**Extrait de page:**
--*--

Dans un premier temps, la clientèle nord-américaine, majoritaire au niveau mondial a favorisé le développement de circuits de croisière dans les îles anglophones de la Caraïbe au détriment des Antilles françaises. En outre, dans un souci de rentabilité, les compagnies de croisière basées dans les grands ports de la Caraïbe (Miami, Puerto-Rico) ont progressivement raccourci la durée de leur séjour de 10 jours à une semaine, rendant souvent la Guadeloupe et la Martinique hors de portée des circuits. A ces causes externes il convient d’ajouter les éléments liés aux évènements sociaux ainsi que les insuffisances structurelles d’organisation professionnelle et techniques.

En 2010 pour la Guadeloupe, en 2012 pour la Martinique, le tourisme de croisière repart vers la hausse de façon plus ou moins régulière avant de retrouver en 2017, les niveaux atteints 20 ans plus tôt. 

2. Martinique et Guadeloupe des destinations-refuges 

En 2017 la fréquentation des croisiéristes a augmenté, comparativement à 2016, de 44,5 % en Martinique et de 15,7 % en Guadeloupe. Les effets conjoncturels liés au passage de l’ouragan Irma (6 septembre 2017) ont profité à la Martinique et à la Guadeloupe qui ont échappé aux effets les plus dévastateurs de l’ouragan. Ces deux territoires ont adopté la stratégie de destinations-refuges et ainsi bénéficié du repositionnement des navires de croisière dans la région. Les Antilles françaises ont ainsi battu des records historiques de fréquentation en récupérant plusieurs escales prévues notamment à Saint Martin, à la Dominique et aux Iles Vierges américaines et britanniques. Elles ont accueilli respectivement 256 escales soit 56 de plus en Martinique et 230 escales en Guadeloupe soit 51 supplémentaires.

--*--

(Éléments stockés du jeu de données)
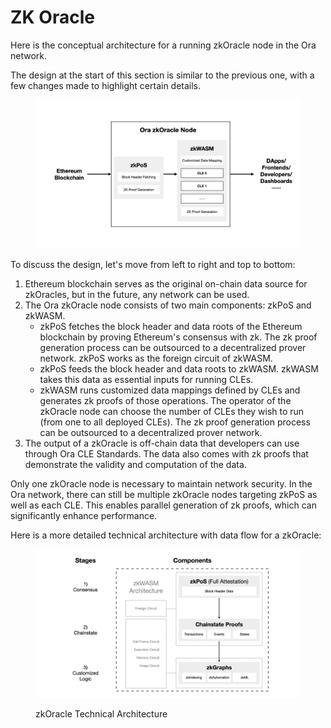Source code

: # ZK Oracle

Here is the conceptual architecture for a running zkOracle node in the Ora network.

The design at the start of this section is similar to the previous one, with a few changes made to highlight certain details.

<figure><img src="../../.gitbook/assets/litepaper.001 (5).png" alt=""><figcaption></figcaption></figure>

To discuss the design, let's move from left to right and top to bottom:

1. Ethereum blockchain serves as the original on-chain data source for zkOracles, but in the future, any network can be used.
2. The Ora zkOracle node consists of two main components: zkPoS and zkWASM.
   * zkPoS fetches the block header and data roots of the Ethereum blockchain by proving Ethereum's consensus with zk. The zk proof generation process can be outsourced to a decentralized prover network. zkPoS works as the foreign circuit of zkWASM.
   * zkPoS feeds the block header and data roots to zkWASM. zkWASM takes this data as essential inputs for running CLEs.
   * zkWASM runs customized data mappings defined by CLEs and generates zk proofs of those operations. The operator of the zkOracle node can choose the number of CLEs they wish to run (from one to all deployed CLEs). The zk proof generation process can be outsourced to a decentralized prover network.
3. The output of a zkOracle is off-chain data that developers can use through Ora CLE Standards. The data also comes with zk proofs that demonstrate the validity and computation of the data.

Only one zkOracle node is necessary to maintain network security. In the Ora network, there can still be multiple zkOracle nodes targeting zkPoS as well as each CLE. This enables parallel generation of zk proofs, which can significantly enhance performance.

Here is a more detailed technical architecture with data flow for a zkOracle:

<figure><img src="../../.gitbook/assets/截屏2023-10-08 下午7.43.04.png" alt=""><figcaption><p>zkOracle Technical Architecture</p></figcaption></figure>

--*--

**La consigne:** Pouvez-vous citer intégralement l'extrait sur le tourisme de croisière aux Antilles françaises ? Seul l'extrait doit servir de référence.

**Corrigé de l'exercice:**
Dans un premier temps, la clientèle nord-américaine, majoritaire au niveau mondial a favorisé le développement de circuits de croisière dans les îles anglophones de la Caraïbe au détriment des Antilles françaises. En outre, dans un souci de rentabilité, les compagnies de croisière basées dans les grands ports de la Caraïbe (Miami, Puerto-Rico) ont progressivement raccourci la durée de leur séjour de 10 jours à une semaine, rendant souvent la Guadeloupe et la Martinique hors de portée des circuits. A ces causes externes il convient d’ajouter les éléments liés aux évènements sociaux ainsi que les insuffisances structurelles d’organisation professionnelle et techniques.

En 2010 pour la Guadeloupe, en 2012 pour la Martinique, le tourisme de croisière repart vers la hausse de façon plus ou moins régulière avant de retrouver en 2017, les niveaux atteints 20 ans plus tôt. 

2. Martinique et Guadeloupe des destinations-refuges 

En 2017 la fréquentation des croisiéristes a augmenté, comparativement à 2016, de 44,5 % en Martinique et de 15,7 % en Guadeloupe. Les effets conjoncturels liés au passage de l’ouragan Irma (6 septembre 2017) ont profité à la Martinique et à la Guadeloupe qui ont échappé aux effets les plus dévastateurs de l’ouragan. Ces deux territoires ont adopté la stratégie de destinations-refuges et ainsi bénéficié du repositionnement des navires de croisière dans la région. Les Antilles françaises ont ainsi battu des records historiques de fréquentation en récupérant plusieurs escales prévues notamment à Saint Martin, à la Dominique et aux Iles Vierges américaines et britanniques. Elles ont accueilli respectivement 256 escales soit 56 de plus en Martinique et 230 escales en Guadeloupe soit 51 supplémentaires.